(Saved data entries)
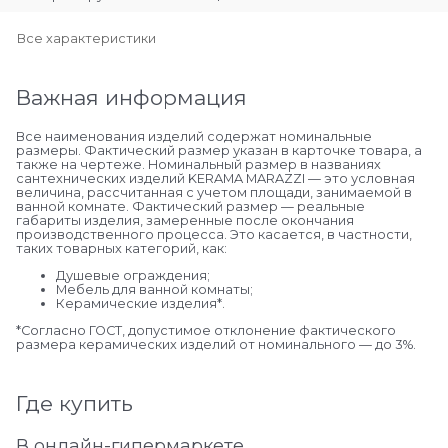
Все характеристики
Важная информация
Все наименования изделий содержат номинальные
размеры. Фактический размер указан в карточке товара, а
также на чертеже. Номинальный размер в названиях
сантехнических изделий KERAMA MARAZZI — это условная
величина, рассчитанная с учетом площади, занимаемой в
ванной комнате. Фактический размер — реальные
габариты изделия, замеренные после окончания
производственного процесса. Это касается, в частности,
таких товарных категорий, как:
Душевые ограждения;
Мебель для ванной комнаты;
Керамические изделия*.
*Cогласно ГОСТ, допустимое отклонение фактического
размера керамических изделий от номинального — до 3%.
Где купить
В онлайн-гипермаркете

| Problem to solve |
Your answer should hold every record above, printed exactly and free of pictures.

| Finished task |
Все характеристики
Важная информация
Все наименования изделий содержат номинальные
размеры. Фактический размер указан в карточке товара, а
также на чертеже. Номинальный размер в названиях
сантехнических изделий KERAMA MARAZZI — это условная
величина, рассчитанная с учетом площади, занимаемой в
ванной комнате. Фактический размер — реальные
габариты изделия, замеренные после окончания
производственного процесса. Это касается, в частности,
таких товарных категорий, как:
Душевые ограждения;
Мебель для ванной комнаты;
Керамические изделия*.
*Cогласно ГОСТ, допустимое отклонение фактического
размера керамических изделий от номинального — до 3%.
Где купить
В онлайн-гипермаркете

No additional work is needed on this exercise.